| WHAT YOU HAVE TO DO |
Rewrite the data below, substituting "view" for every "photo" and changing nothing else. Leave the pictures out.

| COLLECTED DATA |
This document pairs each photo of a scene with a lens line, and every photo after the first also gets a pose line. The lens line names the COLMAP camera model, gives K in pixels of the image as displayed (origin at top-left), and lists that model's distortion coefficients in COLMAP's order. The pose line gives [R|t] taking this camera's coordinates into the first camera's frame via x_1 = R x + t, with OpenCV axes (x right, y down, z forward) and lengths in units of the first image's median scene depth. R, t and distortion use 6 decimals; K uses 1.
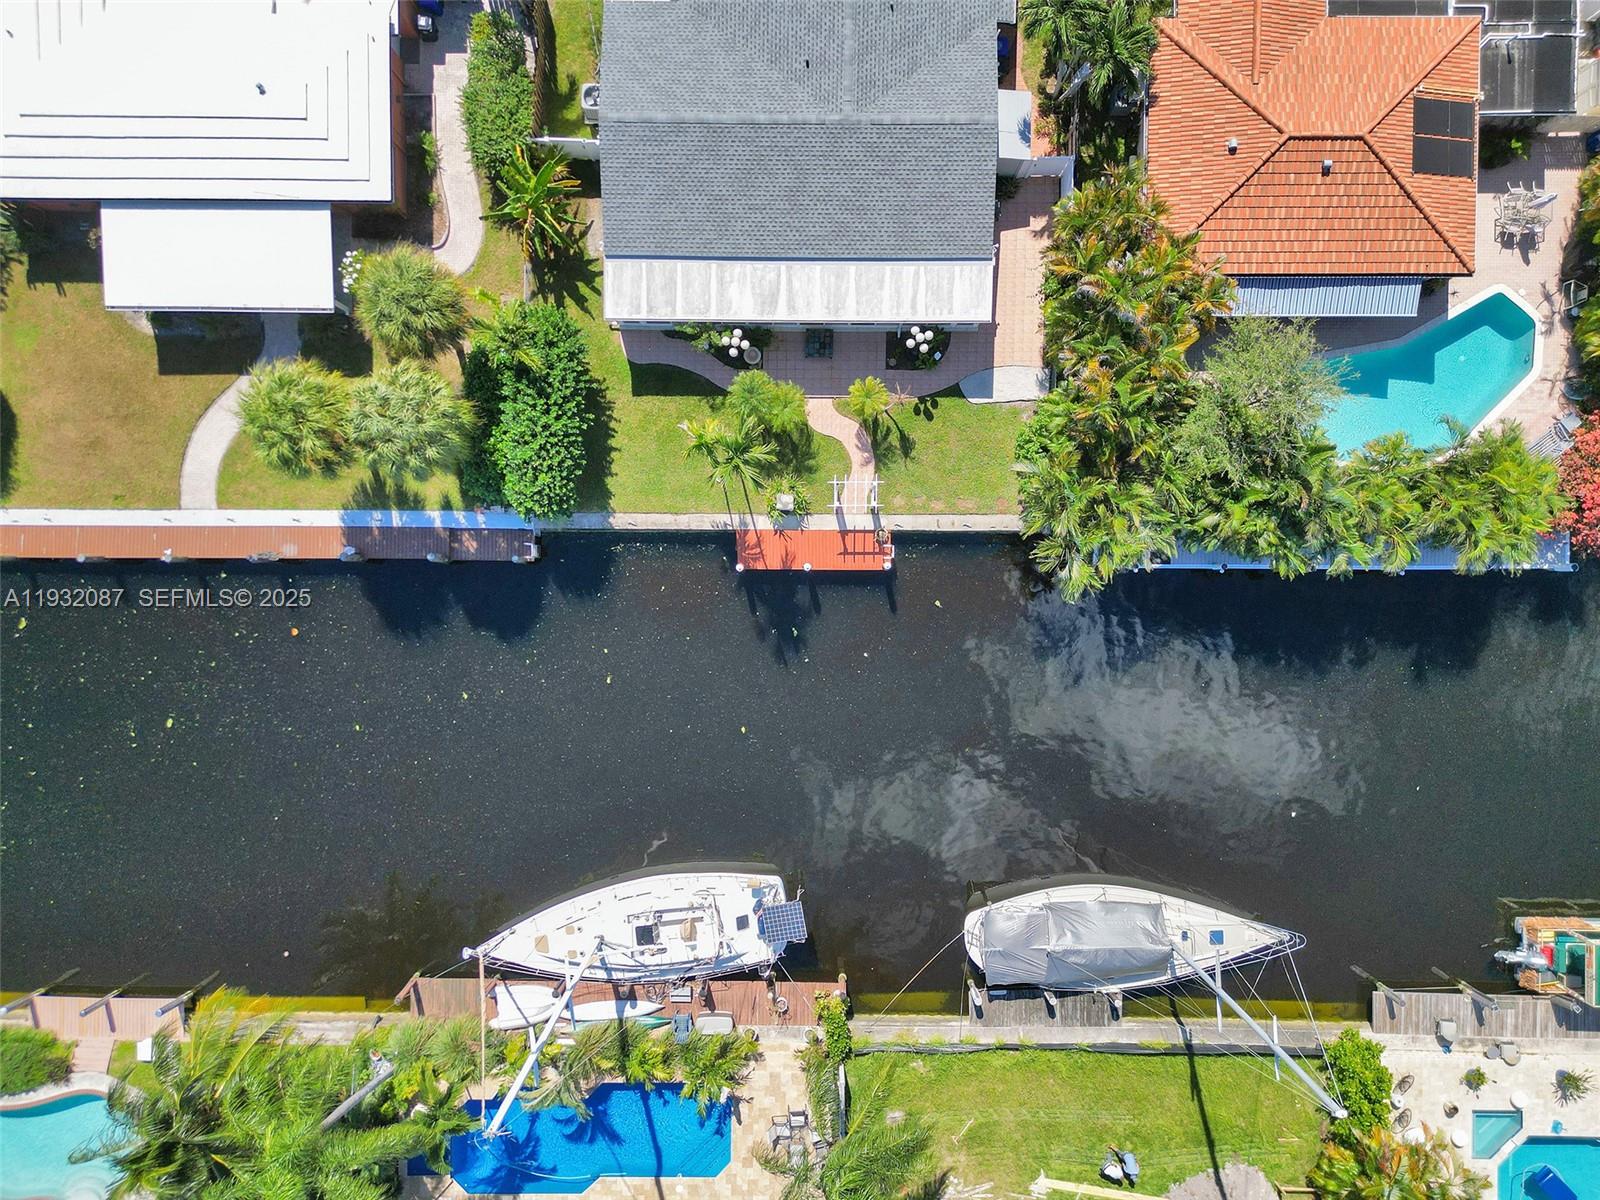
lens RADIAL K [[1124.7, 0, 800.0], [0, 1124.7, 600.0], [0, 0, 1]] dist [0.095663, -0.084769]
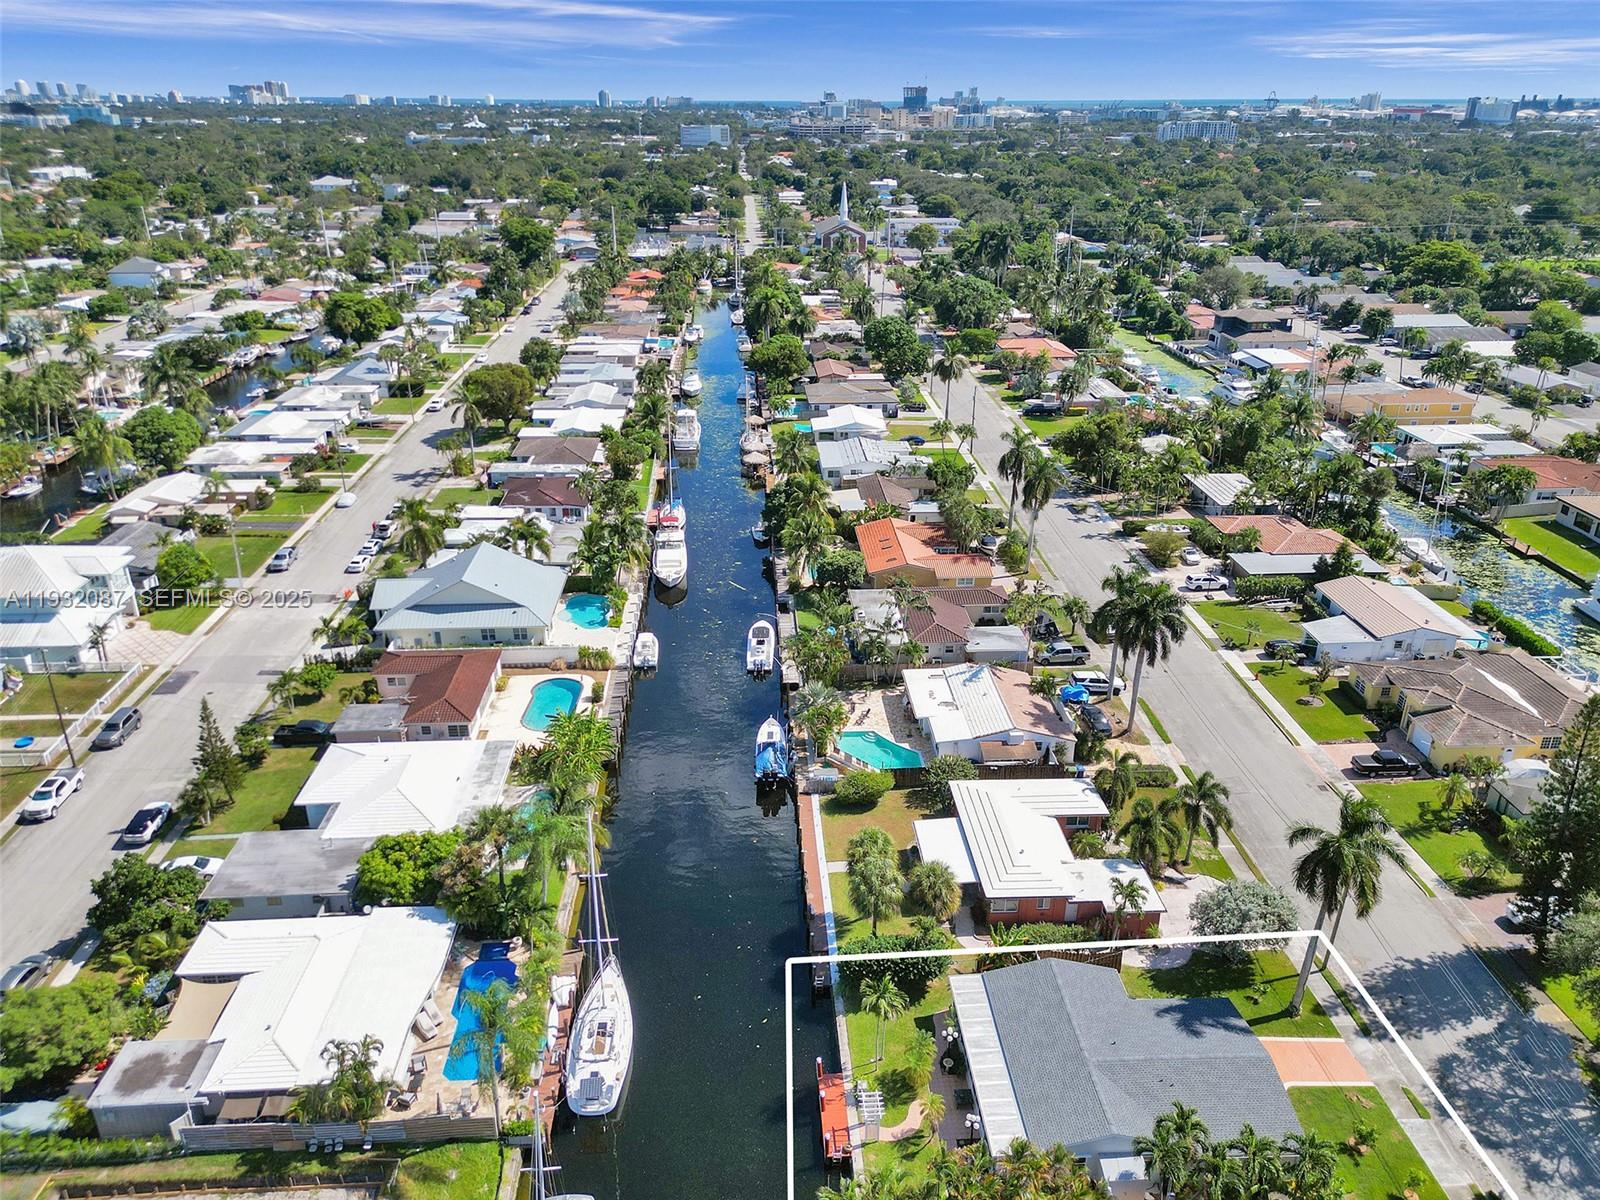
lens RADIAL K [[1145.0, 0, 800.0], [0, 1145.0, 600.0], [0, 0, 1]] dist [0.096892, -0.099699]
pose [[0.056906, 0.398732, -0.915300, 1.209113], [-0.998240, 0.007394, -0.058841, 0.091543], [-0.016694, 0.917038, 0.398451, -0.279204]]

| ANSWER SPACE |
This document pairs each view of a scene with a lens line, and every view after the first also gets a pose line. The lens line names the COLMAP camera model, gives K in pixels of the image as displayed (origin at top-left), and lists that model's distortion coefficients in COLMAP's order. The pose line gives [R|t] taking this camera's coordinates into the first camera's frame via x_1 = R x + t, with OpenCV axes (x right, y down, z forward) and lengths in units of the first image's median scene depth. R, t and distortion use 6 decimals; K uses 1.
lens RADIAL K [[1124.7, 0, 800.0], [0, 1124.7, 600.0], [0, 0, 1]] dist [0.095663, -0.084769]
lens RADIAL K [[1145.0, 0, 800.0], [0, 1145.0, 600.0], [0, 0, 1]] dist [0.096892, -0.099699]
pose [[0.056906, 0.398732, -0.915300, 1.209113], [-0.998240, 0.007394, -0.058841, 0.091543], [-0.016694, 0.917038, 0.398451, -0.279204]]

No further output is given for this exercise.